Task statement
Which lines in the records below mention the word "mejor"? Copy each one out.
━━━ Data shown ━━━
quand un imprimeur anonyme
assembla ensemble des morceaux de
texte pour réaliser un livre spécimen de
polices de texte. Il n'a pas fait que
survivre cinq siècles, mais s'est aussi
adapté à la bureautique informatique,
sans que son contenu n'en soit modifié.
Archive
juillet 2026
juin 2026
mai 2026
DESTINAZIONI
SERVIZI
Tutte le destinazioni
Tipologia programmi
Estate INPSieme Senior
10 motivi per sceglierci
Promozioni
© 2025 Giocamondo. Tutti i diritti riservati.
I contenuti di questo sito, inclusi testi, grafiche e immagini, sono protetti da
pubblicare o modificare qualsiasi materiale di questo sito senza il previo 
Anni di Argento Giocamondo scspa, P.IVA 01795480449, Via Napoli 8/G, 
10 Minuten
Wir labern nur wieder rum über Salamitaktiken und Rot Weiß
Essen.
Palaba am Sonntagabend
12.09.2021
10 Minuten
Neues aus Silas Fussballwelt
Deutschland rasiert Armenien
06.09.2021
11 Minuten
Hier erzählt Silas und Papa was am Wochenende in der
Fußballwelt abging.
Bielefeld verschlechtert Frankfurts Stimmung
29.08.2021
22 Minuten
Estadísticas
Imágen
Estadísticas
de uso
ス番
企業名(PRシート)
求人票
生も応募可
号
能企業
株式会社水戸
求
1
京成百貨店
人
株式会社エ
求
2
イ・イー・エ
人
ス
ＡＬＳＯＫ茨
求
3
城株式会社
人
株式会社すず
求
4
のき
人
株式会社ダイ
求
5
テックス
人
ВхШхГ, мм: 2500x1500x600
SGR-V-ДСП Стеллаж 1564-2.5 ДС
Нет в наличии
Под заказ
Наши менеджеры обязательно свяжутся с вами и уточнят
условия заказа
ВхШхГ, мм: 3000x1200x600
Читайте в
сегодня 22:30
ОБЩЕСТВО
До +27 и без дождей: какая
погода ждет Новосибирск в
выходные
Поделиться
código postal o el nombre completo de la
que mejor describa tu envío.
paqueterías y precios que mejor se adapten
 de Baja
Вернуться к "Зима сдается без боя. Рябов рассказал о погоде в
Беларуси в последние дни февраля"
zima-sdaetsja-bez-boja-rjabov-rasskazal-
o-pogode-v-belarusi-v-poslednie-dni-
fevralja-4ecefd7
━━━
The answer
que mejor describa tu envío.
paqueterías y precios que mejor se adapten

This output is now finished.